# Short-answer chart tasks:
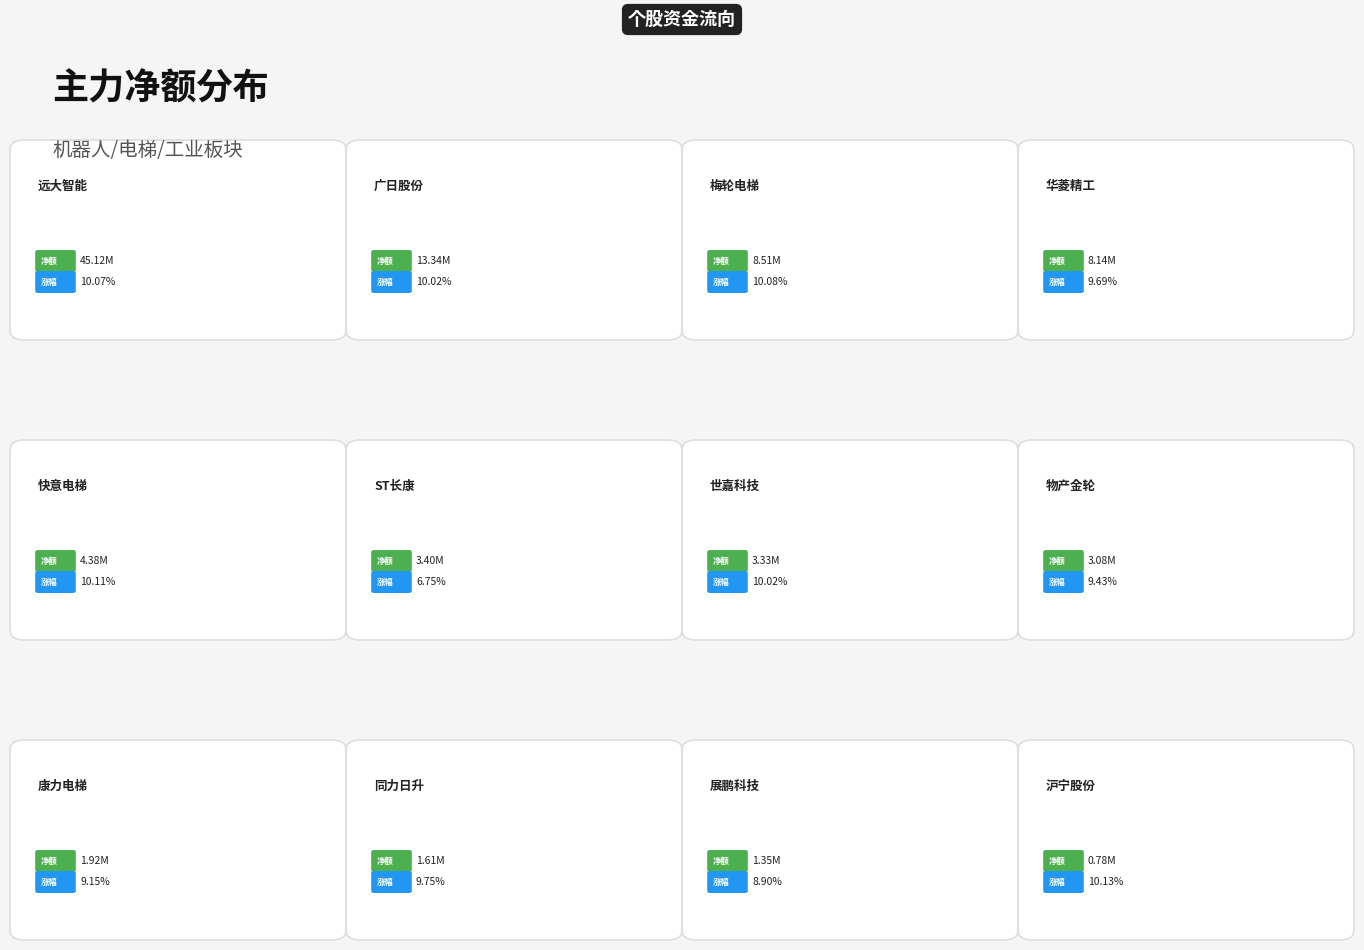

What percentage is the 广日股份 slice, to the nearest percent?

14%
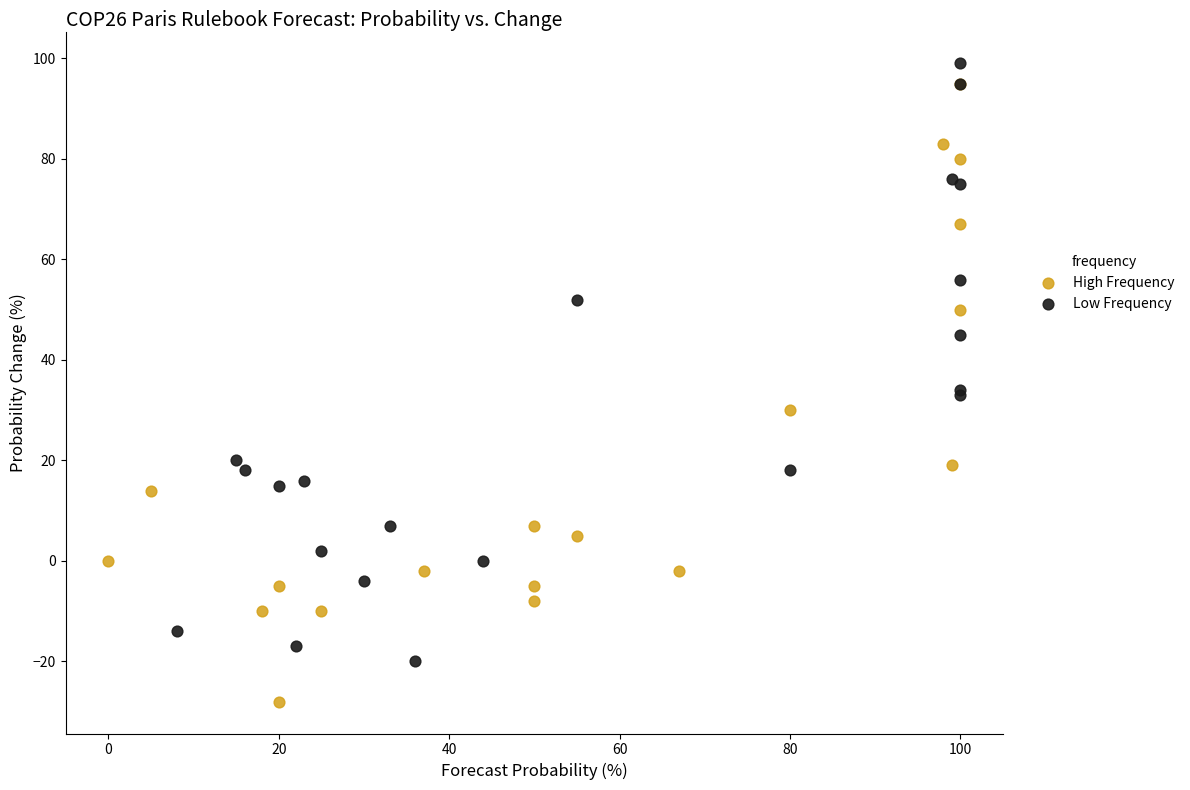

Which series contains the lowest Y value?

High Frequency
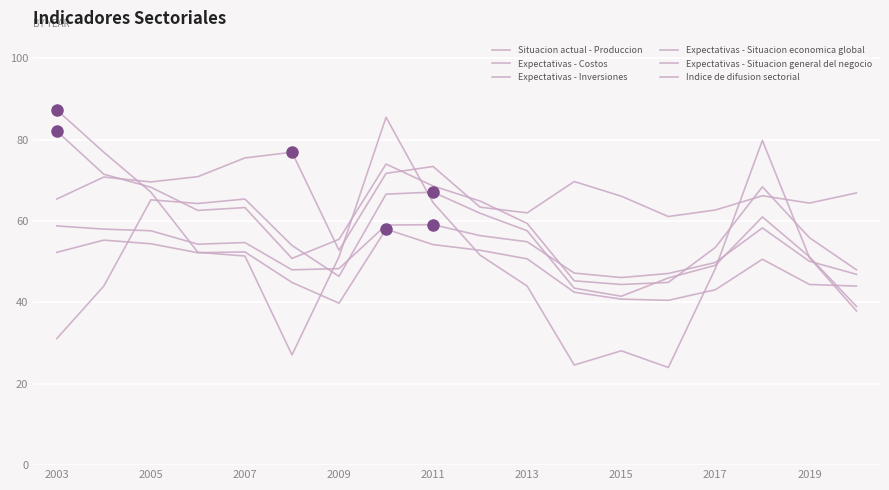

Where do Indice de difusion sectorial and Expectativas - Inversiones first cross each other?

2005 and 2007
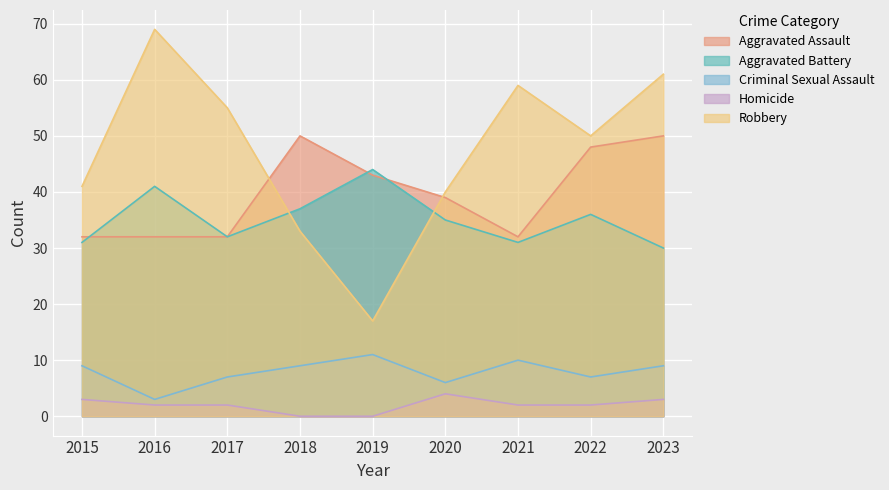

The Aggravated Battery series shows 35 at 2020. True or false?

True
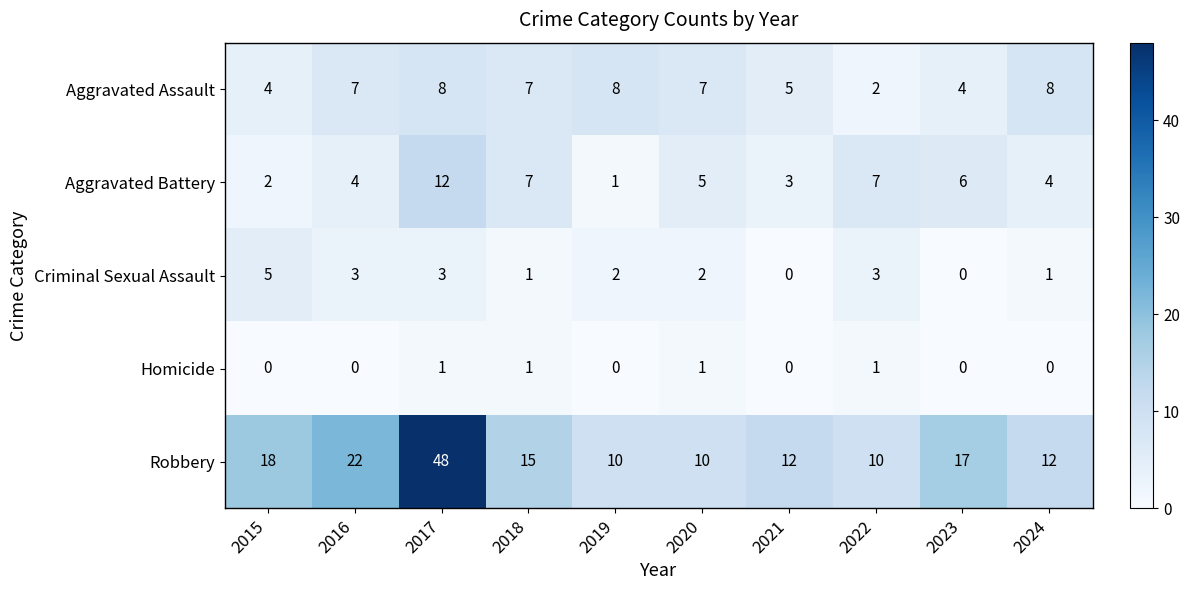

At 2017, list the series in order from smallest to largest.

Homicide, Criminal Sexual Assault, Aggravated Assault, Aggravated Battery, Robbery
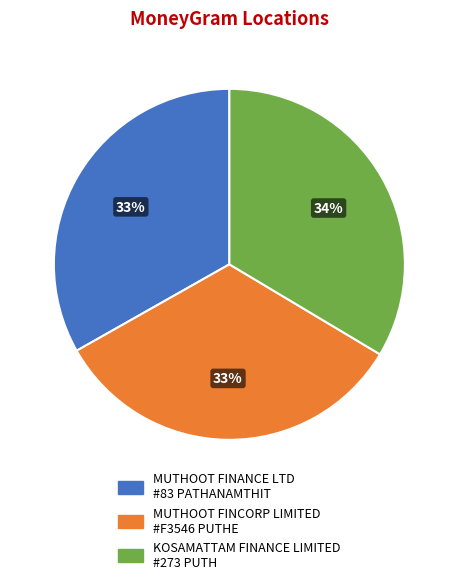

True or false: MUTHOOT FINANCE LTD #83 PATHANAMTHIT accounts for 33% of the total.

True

# To do:
Rewrite every entry in the listing with each occurrence of "series" changed to "data series" and everything else left as it is. Omit the pictures from your version.

# Solution to this exercise:
What percentage is the 广日股份 slice, to the nearest percent?

14%

Which data series contains the lowest Y value?

High Frequency

Where do Indice de difusion sectorial and Expectativas - Inversiones first cross each other?

2005 and 2007

The Aggravated Battery data series shows 35 at 2020. True or false?

True

At 2017, list the data series in order from smallest to largest.

Homicide, Criminal Sexual Assault, Aggravated Assault, Aggravated Battery, Robbery

True or false: MUTHOOT FINANCE LTD #83 PATHANAMTHIT accounts for 33% of the total.

True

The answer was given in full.